━━ Data shown

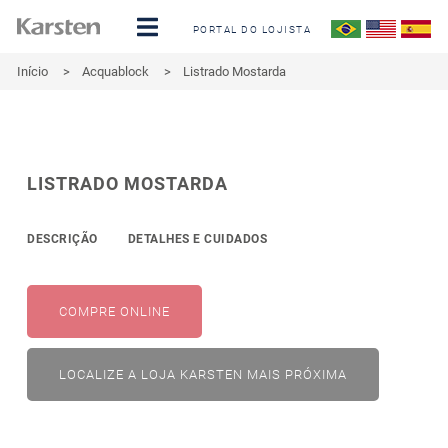
PORTAL DO LOJISTA
Início
>
Acquablock
>
Listrado Mostarda
LISTRADO MOSTARDA
DESCRIÇÃO
DETALHES E CUIDADOS
COMPRE ONLINE
LOCALIZE A LOJA KARSTEN MAIS PRÓXIMA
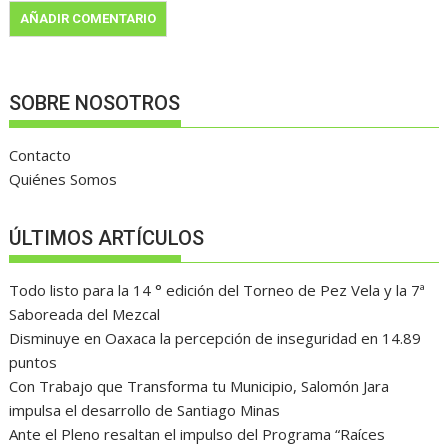
SOBRE NOSOTROS
Contacto
Quiénes Somos
ÚLTIMOS ARTÍCULOS
Todo listo para la 14 ° edición del Torneo de Pez Vela y la 7ª
Saboreada del Mezcal
Disminuye en Oaxaca la percepción de inseguridad en 14.89
puntos
Con Trabajo que Transforma tu Municipio, Salomón Jara
impulsa el desarrollo de Santiago Minas
Ante el Pleno resaltan el impulso del Programa “Raíces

━━━━

> _Your instructions_
Rewrite the text of both items with "Torneo" replaced by "Campeonato" and everything else unchanged. Leave out the pictures.

> _Reply_
PORTAL DO LOJISTA
Início
>
Acquablock
>
Listrado Mostarda
LISTRADO MOSTARDA
DESCRIÇÃO
DETALHES E CUIDADOS
COMPRE ONLINE
LOCALIZE A LOJA KARSTEN MAIS PRÓXIMA
SOBRE NOSOTROS
Contacto
Quiénes Somos
ÚLTIMOS ARTÍCULOS
Todo listo para la 14 ° edición del Campeonato de Pez Vela y la 7ª
Saboreada del Mezcal
Disminuye en Oaxaca la percepción de inseguridad en 14.89
puntos
Con Trabajo que Transforma tu Municipio, Salomón Jara
impulsa el desarrollo de Santiago Minas
Ante el Pleno resaltan el impulso del Programa “Raíces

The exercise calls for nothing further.